А теперь перехожу к Вашей просьбе рассказать о том, что у меня нового. Увы, — ничего! Вода всегда стекает с крыши в один и тот же водосток. Это можно сказать и о моей жизни. Гонолулу не балует своих детективов обилием преступлений, но я не жалуюсь: спокойный человек — это счастливый человек. На Востоке знают, что есть время ловить рыбу, и есть время сушить сети. Хотя иногда мне начинает казаться, что мои сети сушатся уж слишком долго. Быть может, это потому, что я живу среди американцев и они влияют на мой восточный характер? Как бы то ни было, но иногда, сидя вечером на крыльце своего дома и глядя на засыпающий город, я оборачиваюсь к своему молчаливому телефону с мольбой: зазвони! Позови меня туда, где срочно нужна моя помощь! Но он молчит. Радуюсь, что боги предназначили Вам совсем иную судьбу. И часто размышляю о Лондоне, с которым эта иная судьба связана. В таком городе молчаливых телефонов, вероятно, не бывает, и едва завершается одно дело, как тотчас приходится заниматься новым. Сердце подсказывает мне, что при этом удача всегда с улыбкой шагает рядом с Вами. Что-то вроде шестого чувства, которым мы, китайцы, наделены в избытке.

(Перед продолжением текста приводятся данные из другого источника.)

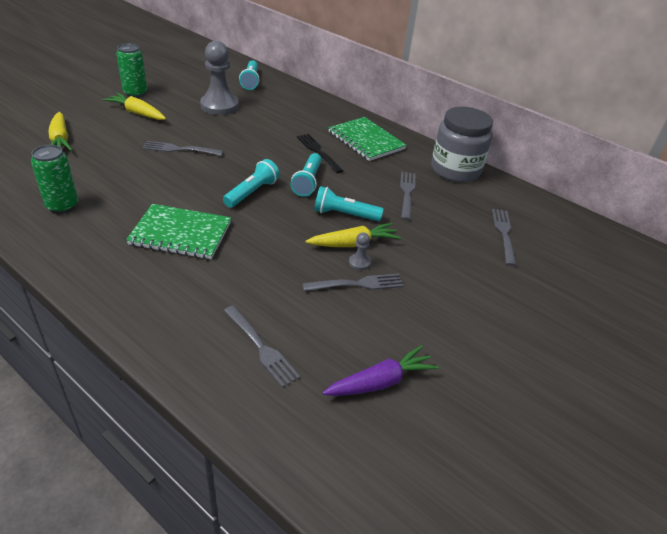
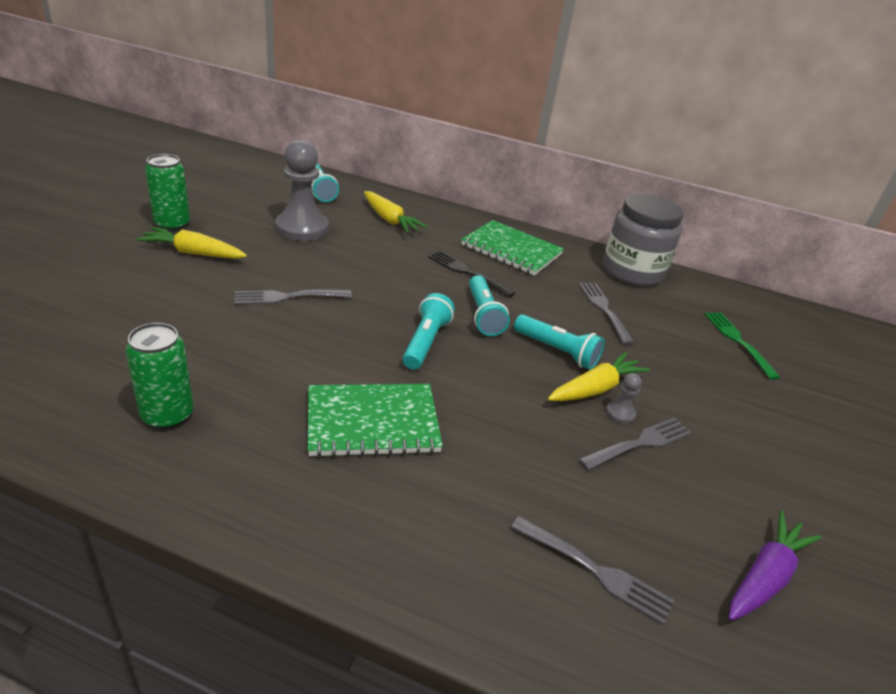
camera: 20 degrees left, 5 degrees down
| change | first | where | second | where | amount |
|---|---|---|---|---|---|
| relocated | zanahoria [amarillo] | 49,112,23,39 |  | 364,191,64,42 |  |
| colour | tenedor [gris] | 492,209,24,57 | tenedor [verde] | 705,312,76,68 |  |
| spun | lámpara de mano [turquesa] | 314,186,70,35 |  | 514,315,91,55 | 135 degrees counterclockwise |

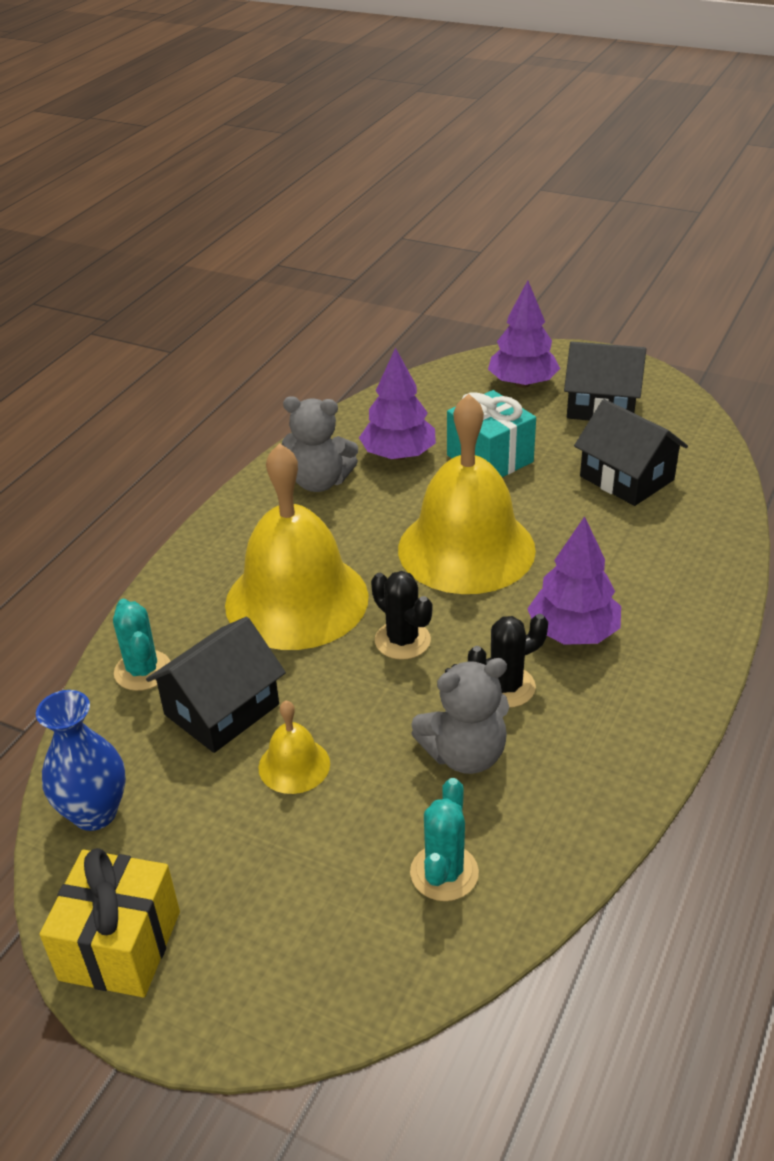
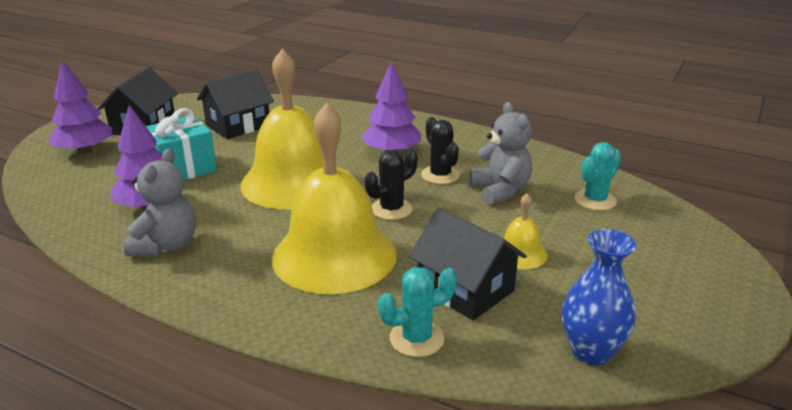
camera: 90 degrees left, 10 degrees down
| change | first | where | second | where | amount |
|---|---|---|---|---|---|
| missing | regalo [amarillo] | 40,848,140,149 |  |  |  |
| spun | cactus [turquesa] | 410,778,69,123 |  | 575,142,46,69 | 60 degrees counterclockwise |

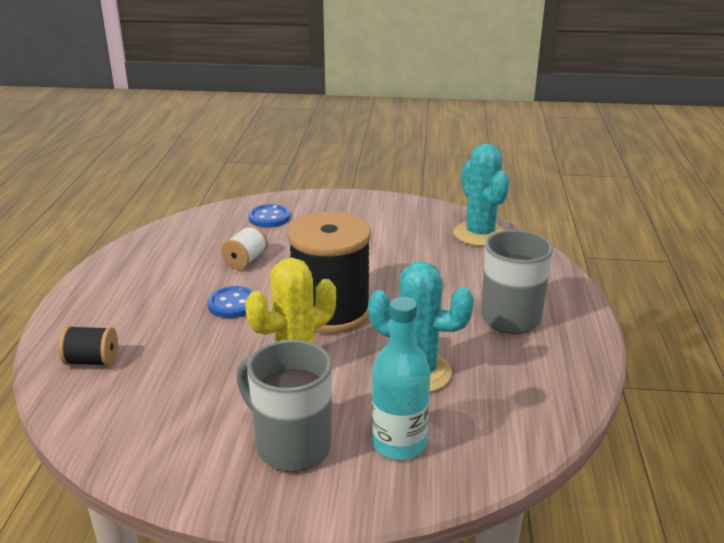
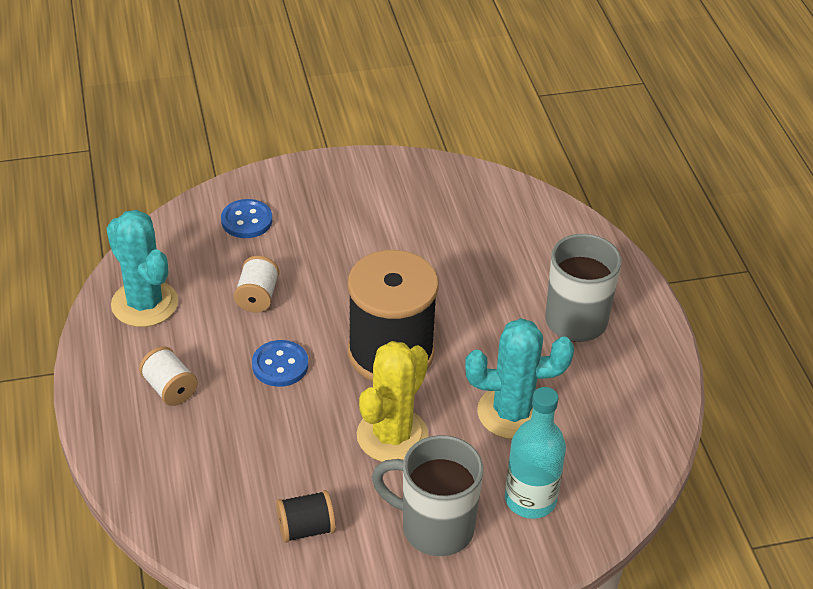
camera: 20 degrees left, 15 degrees up
| change | first | where | second | where | amount |
|---|---|---|---|---|---|
| appeared |  |  | carrete [blanco] | 139,346,59,60 |  |
| relocated | carrete [negro] | 59,326,59,40 |  | 276,490,60,53 |  |
| relocated | cactus [turquesa] | 454,144,55,102 |  | 106,210,72,117 |  |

С обычной для Вас внимательностью Вы нашли время даже на то, чтобы спросить меня о моих недостойных детях. Теперь их у меня уже одиннадцать. И мне все чаще припоминается мудрец, сказавший: «Править царством легко, править семьей трудно». Но потихоньку справляюсь. Старшая дочь Роуз учится в Соединенных Штатах. Цены тамошнего образования приводят меня к мысли, что о дальнейшем росте семьи лучше не мечтать. Примите мою наисердечнейшую благодарность за Ваше доброе и мудрое письмо. Так хочется надеяться, что в некий счастливый день мы сможем снова встретиться, но как примирить эту надежду с бесчисленными милями вод и земель, которые пролегли между нами? Желаю Вам и впредь в полном благополучии следовать путем исполнения своего высокого долга.
Чарли Чен.
Дафф неспешно вложил письмо в конверт. Подняв взгляд, он увидел, что на лице Хэйли застыла недоверчивая улыбка.
— Очаровательно, — пробормотал, наконец, он, — но до чего наивно! Неужели это тот самый парень, которому удалось накрыть убийцу сэра Фридерика Брюса?
— Не очень-то заблуждайся относительно наивности Чарли, — засмеялся Дафф. — Он куда сложнее, чем кажется на первый взгляд. Чарли — воплощение терпения, интеллигентности и способности к самой тяжкой работе. Такие, как он, способны украсить любую профессию, а нашу — в особенности. Жаль, что его таланты пропадают в Гонолулу. Но, может, он и прав: самая счастливая жизнь — это самая спокойная.
— Может, и так, — согласился Хэйли, — вот только мы с тобой никогда не будем в состоянии это проверить. Уже уходишь? — спросил он, увидев, что Дафф прячет трубку в карман.
— Пойду домой. Пока шел сюда, словно камень на душе лежал, а посидел с тобой — и, вроде бы, отлегло…
— Тебе следует жениться.
— Уже женат. На Скотленд Ярде. И ни на кого другого у меня ни минуты времени не остается.
— Я бы не сказал, что Скотленд Ярд способен заменить хорошую хозяйку в доме, — пожал плечами Хэйли. — Но дело, конечно, твое. В любом случае тебе не придется долго ждать того телефонного звонка, о котором пишет твой китайский приятель. А как только он зазвонит, всю твою хандру как рукой снимет.
— Он, еще пишет, что вода всегда стекает в один и тот же сток, — вздохнул Дафф.
— Точно. Но мне сдается, что ты не имеешь ничего против такого заведенного порядка.
— Ты прав. Более того — я счастлив только благодаря тому, что этот порядок пока не нарушается. Ну, всего тебе доброго! Удачи на облаве!
Когда на следующее утро в восемь часов Дафф переступал порог своего кабинета в Скотленд Ярде, он вновь являл собой образец идеального, уверенного в себе инспектора полиции. Румяные щеки красноречиво говорили о молодости, проведенной на ферме в Йоркшире, откуда он некогда прибыл, чтобы вступить в столичную полицию. За столом Дафф просмотрел немногочисленную утреннюю почту, затем набил табаком трубку и уже собрался было приступить к чтению свежего номера «Дейли Телеграф», когда телефон на краю стола зазвонил настойчиво и требовательно. Дафф взглянул на часы. Было восемь пятнадцать. Он снял трубку и поднес ее к уху.